Síndrome demencial: Exames para diagnóstico da Síndrome Demencial
Publicado por Agenda.App.BR (ClínicaWork Serviços Digitais Ltda.) · Publicado em 26 de maio de 2025
Exames para diagnóstico da Síndrome Demencial
O diagnóstico da síndrome demencial exige uma abordagem multidisciplinar, com avaliação clínica e exames complementares. Profissionais de saúde devem considerar uma série de testes para identificar causas reversíveis, diferenciar tipos de demência e estabelecer um plano terapêutico adequado.
1. Exames Laboratoriais
Os exames de sangue são fundamentais para descartar condições que podem mimetizar demência, como distúrbios metabólicos ou deficiências nutricionais. Os mais solicitados incluem:
- Hemograma completo – para detectar anemias ou infecções.

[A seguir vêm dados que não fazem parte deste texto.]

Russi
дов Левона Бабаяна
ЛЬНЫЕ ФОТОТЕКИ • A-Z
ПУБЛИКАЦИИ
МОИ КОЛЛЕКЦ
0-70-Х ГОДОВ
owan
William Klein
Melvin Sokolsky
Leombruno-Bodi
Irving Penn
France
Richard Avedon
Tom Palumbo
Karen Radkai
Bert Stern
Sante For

- Dosagem de vitamina B12 e ácido fólico – deficiências podem causar declínio cognitivo.
- Função tireoidiana (TSH, T4 livre) – hipotireoidismo pode simular demência.
- Eletrólitos (sódio, cálcio) – alterações podem afetar cognição.
- Função hepática e renal – para avaliar toxinas acumuladas.
- Glicemia e HbA1c – diabetes mal controlado impacta a função cerebral.
- Sorologia para sífilis (VDRL/FTA-ABS) – em casos suspeitos de neurossífilis.
2. Exames de Imagem Cerebral
Imagens do cérebro ajudam a identificar lesões estruturais, atrofia ou padrões sugestivos de doenças neurodegenerativas. Os principais são:
- Ressonância Magnética (RM) – avalia atrofia hipocampal, lesões vasculares e exclui tumores.
- Tomografia Computadorizada (TC) – útil para detectar AVCs, hidrocefalia ou hematomas subdurais.
- PET-Scan com Flúor-18 – auxilia no diagnóstico diferencial entre Alzheimer e outras demências.
3. Avaliação Neuropsicológica
Testes cognitivos padronizados, como o Mini-Exame do Estado Mental (MEEM) ou o MoCA (Montreal Cognitive Assessment), avaliam memória, linguagem e funções executivas. Esses exames são essenciais para quantificar o comprometimento e monitorar a progressão.
4. Análise do Líquor (Líquido Cefalorraquidiano)
Em casos selecionados, a coleta de LCR pode identificar marcadores como proteína tau e beta-amiloide, auxiliando no diagnóstico de Alzheimer ou excluindo inflamações ou infecções do SNC.
5. Testes Genéticos
Embora não sejam rotineiros, em pacientes com histórico familiar forte de demência precoce, análises para mutações em genes como PSEN1, PSEN2 ou APP podem ser consideradas.
O manejo da síndrome demencial exige uma abordagem individualizada, e a escolha dos exames deve ser guiada pelo quadro clínico e suspeitas diagnósticas. Profissionais de saúde devem priorizar a exclusão de causas tratáveis antes de confirmar um diagnóstico neurodegenerativo.